What you are asked to do> Transcribe the entries below without alteration.

Data supplied>
== Segment start ==

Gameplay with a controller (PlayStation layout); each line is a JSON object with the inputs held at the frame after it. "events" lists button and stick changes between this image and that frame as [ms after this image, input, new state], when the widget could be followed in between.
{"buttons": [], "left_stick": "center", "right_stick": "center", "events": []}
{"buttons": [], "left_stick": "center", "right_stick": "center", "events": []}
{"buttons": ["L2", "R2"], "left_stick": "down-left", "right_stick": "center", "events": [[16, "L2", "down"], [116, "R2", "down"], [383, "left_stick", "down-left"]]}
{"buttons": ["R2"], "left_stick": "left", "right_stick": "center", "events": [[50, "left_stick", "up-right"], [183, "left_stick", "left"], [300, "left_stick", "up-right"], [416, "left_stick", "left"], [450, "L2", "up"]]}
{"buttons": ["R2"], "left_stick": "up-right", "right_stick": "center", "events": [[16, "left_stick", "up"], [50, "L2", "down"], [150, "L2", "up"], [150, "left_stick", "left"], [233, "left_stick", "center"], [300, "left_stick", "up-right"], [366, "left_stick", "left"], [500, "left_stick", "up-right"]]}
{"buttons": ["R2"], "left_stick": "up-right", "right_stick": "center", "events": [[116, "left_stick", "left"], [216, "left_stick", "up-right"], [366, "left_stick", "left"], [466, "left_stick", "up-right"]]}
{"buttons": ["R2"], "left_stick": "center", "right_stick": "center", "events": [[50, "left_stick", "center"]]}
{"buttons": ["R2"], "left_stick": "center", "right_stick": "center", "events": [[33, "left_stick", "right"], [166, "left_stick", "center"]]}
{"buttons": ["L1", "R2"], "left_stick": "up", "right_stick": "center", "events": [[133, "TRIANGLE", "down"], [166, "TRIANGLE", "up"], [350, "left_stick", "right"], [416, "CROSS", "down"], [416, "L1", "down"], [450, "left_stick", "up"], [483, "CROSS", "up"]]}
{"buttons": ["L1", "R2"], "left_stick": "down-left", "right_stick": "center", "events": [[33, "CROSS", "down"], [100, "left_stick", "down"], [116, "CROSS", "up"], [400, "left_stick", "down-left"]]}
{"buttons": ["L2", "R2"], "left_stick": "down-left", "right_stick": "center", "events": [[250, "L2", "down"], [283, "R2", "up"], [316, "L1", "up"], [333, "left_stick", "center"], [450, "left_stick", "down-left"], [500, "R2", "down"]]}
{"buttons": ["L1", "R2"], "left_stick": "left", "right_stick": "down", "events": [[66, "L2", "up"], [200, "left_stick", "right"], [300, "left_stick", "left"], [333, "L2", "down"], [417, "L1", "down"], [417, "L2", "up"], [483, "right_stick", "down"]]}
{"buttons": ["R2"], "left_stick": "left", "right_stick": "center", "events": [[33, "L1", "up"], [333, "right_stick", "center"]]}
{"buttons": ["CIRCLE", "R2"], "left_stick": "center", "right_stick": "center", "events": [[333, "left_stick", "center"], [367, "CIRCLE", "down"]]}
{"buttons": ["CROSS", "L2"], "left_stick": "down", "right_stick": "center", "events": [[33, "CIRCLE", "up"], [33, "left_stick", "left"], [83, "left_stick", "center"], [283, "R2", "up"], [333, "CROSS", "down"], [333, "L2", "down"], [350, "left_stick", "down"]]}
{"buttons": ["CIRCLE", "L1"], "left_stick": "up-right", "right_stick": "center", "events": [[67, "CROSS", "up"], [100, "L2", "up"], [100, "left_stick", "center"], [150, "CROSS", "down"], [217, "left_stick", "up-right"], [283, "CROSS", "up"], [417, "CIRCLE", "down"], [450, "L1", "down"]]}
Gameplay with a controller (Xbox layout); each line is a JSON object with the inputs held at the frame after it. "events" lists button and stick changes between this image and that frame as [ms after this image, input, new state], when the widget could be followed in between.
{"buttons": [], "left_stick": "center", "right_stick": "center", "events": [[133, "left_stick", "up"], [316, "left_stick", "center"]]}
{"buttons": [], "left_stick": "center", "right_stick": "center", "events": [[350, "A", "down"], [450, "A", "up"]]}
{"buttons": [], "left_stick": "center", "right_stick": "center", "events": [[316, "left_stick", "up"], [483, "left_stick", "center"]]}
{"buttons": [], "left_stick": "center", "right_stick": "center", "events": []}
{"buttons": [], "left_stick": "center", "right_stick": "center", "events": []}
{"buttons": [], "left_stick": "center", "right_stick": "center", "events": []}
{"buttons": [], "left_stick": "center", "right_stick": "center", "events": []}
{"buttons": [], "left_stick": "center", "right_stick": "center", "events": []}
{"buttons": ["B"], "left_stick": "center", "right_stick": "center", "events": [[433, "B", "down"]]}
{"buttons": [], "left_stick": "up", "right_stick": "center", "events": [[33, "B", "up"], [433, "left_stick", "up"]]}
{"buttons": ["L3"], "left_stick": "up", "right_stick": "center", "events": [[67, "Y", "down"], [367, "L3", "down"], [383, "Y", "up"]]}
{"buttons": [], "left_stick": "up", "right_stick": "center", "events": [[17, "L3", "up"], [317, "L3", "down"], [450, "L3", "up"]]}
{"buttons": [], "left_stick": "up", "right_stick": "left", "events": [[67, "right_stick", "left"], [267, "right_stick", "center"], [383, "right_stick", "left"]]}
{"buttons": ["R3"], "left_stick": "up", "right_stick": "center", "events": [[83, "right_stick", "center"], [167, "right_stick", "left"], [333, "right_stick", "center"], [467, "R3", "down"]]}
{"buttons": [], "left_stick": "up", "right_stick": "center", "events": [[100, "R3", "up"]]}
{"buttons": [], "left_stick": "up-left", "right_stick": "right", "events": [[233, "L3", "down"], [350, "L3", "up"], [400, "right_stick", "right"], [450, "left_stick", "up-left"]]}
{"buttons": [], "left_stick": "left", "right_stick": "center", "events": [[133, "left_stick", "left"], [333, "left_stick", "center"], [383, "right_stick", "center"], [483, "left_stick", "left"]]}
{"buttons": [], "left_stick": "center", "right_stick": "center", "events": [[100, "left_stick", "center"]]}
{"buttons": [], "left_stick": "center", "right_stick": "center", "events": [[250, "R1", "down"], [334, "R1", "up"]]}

== Segment end ==

Result of this task>
Gameplay with a controller (PlayStation layout); each line is a JSON object with the inputs held at the frame after it. "events" lists button and stick changes between this image and that frame as [ms after this image, input, new state], when the widget could be followed in between.
{"buttons": [], "left_stick": "center", "right_stick": "center", "events": []}
{"buttons": [], "left_stick": "center", "right_stick": "center", "events": []}
{"buttons": ["L2", "R2"], "left_stick": "down-left", "right_stick": "center", "events": [[16, "L2", "down"], [116, "R2", "down"], [383, "left_stick", "down-left"]]}
{"buttons": ["R2"], "left_stick": "left", "right_stick": "center", "events": [[50, "left_stick", "up-right"], [183, "left_stick", "left"], [300, "left_stick", "up-right"], [416, "left_stick", "left"], [450, "L2", "up"]]}
{"buttons": ["R2"], "left_stick": "up-right", "right_stick": "center", "events": [[16, "left_stick", "up"], [50, "L2", "down"], [150, "L2", "up"], [150, "left_stick", "left"], [233, "left_stick", "center"], [300, "left_stick", "up-right"], [366, "left_stick", "left"], [500, "left_stick", "up-right"]]}
{"buttons": ["R2"], "left_stick": "up-right", "right_stick": "center", "events": [[116, "left_stick", "left"], [216, "left_stick", "up-right"], [366, "left_stick", "left"], [466, "left_stick", "up-right"]]}
{"buttons": ["R2"], "left_stick": "center", "right_stick": "center", "events": [[50, "left_stick", "center"]]}
{"buttons": ["R2"], "left_stick": "center", "right_stick": "center", "events": [[33, "left_stick", "right"], [166, "left_stick", "center"]]}
{"buttons": ["L1", "R2"], "left_stick": "up", "right_stick": "center", "events": [[133, "TRIANGLE", "down"], [166, "TRIANGLE", "up"], [350, "left_stick", "right"], [416, "CROSS", "down"], [416, "L1", "down"], [450, "left_stick", "up"], [483, "CROSS", "up"]]}
{"buttons": ["L1", "R2"], "left_stick": "down-left", "right_stick": "center", "events": [[33, "CROSS", "down"], [100, "left_stick", "down"], [116, "CROSS", "up"], [400, "left_stick", "down-left"]]}
{"buttons": ["L2", "R2"], "left_stick": "down-left", "right_stick": "center", "events": [[250, "L2", "down"], [283, "R2", "up"], [316, "L1", "up"], [333, "left_stick", "center"], [450, "left_stick", "down-left"], [500, "R2", "down"]]}
{"buttons": ["L1", "R2"], "left_stick": "left", "right_stick": "down", "events": [[66, "L2", "up"], [200, "left_stick", "right"], [300, "left_stick", "left"], [333, "L2", "down"], [417, "L1", "down"], [417, "L2", "up"], [483, "right_stick", "down"]]}
{"buttons": ["R2"], "left_stick": "left", "right_stick": "center", "events": [[33, "L1", "up"], [333, "right_stick", "center"]]}
{"buttons": ["CIRCLE", "R2"], "left_stick": "center", "right_stick": "center", "events": [[333, "left_stick", "center"], [367, "CIRCLE", "down"]]}
{"buttons": ["CROSS", "L2"], "left_stick": "down", "right_stick": "center", "events": [[33, "CIRCLE", "up"], [33, "left_stick", "left"], [83, "left_stick", "center"], [283, "R2", "up"], [333, "CROSS", "down"], [333, "L2", "down"], [350, "left_stick", "down"]]}
{"buttons": ["CIRCLE", "L1"], "left_stick": "up-right", "right_stick": "center", "events": [[67, "CROSS", "up"], [100, "L2", "up"], [100, "left_stick", "center"], [150, "CROSS", "down"], [217, "left_stick", "up-right"], [283, "CROSS", "up"], [417, "CIRCLE", "down"], [450, "L1", "down"]]}
Gameplay with a controller (Xbox layout); each line is a JSON object with the inputs held at the frame after it. "events" lists button and stick changes between this image and that frame as [ms after this image, input, new state], when the widget could be followed in between.
{"buttons": [], "left_stick": "center", "right_stick": "center", "events": [[133, "left_stick", "up"], [316, "left_stick", "center"]]}
{"buttons": [], "left_stick": "center", "right_stick": "center", "events": [[350, "A", "down"], [450, "A", "up"]]}
{"buttons": [], "left_stick": "center", "right_stick": "center", "events": [[316, "left_stick", "up"], [483, "left_stick", "center"]]}
{"buttons": [], "left_stick": "center", "right_stick": "center", "events": []}
{"buttons": [], "left_stick": "center", "right_stick": "center", "events": []}
{"buttons": [], "left_stick": "center", "right_stick": "center", "events": []}
{"buttons": [], "left_stick": "center", "right_stick": "center", "events": []}
{"buttons": [], "left_stick": "center", "right_stick": "center", "events": []}
{"buttons": ["B"], "left_stick": "center", "right_stick": "center", "events": [[433, "B", "down"]]}
{"buttons": [], "left_stick": "up", "right_stick": "center", "events": [[33, "B", "up"], [433, "left_stick", "up"]]}
{"buttons": ["L3"], "left_stick": "up", "right_stick": "center", "events": [[67, "Y", "down"], [367, "L3", "down"], [383, "Y", "up"]]}
{"buttons": [], "left_stick": "up", "right_stick": "center", "events": [[17, "L3", "up"], [317, "L3", "down"], [450, "L3", "up"]]}
{"buttons": [], "left_stick": "up", "right_stick": "left", "events": [[67, "right_stick", "left"], [267, "right_stick", "center"], [383, "right_stick", "left"]]}
{"buttons": ["R3"], "left_stick": "up", "right_stick": "center", "events": [[83, "right_stick", "center"], [167, "right_stick", "left"], [333, "right_stick", "center"], [467, "R3", "down"]]}
{"buttons": [], "left_stick": "up", "right_stick": "center", "events": [[100, "R3", "up"]]}
{"buttons": [], "left_stick": "up-left", "right_stick": "right", "events": [[233, "L3", "down"], [350, "L3", "up"], [400, "right_stick", "right"], [450, "left_stick", "up-left"]]}
{"buttons": [], "left_stick": "left", "right_stick": "center", "events": [[133, "left_stick", "left"], [333, "left_stick", "center"], [383, "right_stick", "center"], [483, "left_stick", "left"]]}
{"buttons": [], "left_stick": "center", "right_stick": "center", "events": [[100, "left_stick", "center"]]}
{"buttons": [], "left_stick": "center", "right_stick": "center", "events": [[250, "R1", "down"], [334, "R1", "up"]]}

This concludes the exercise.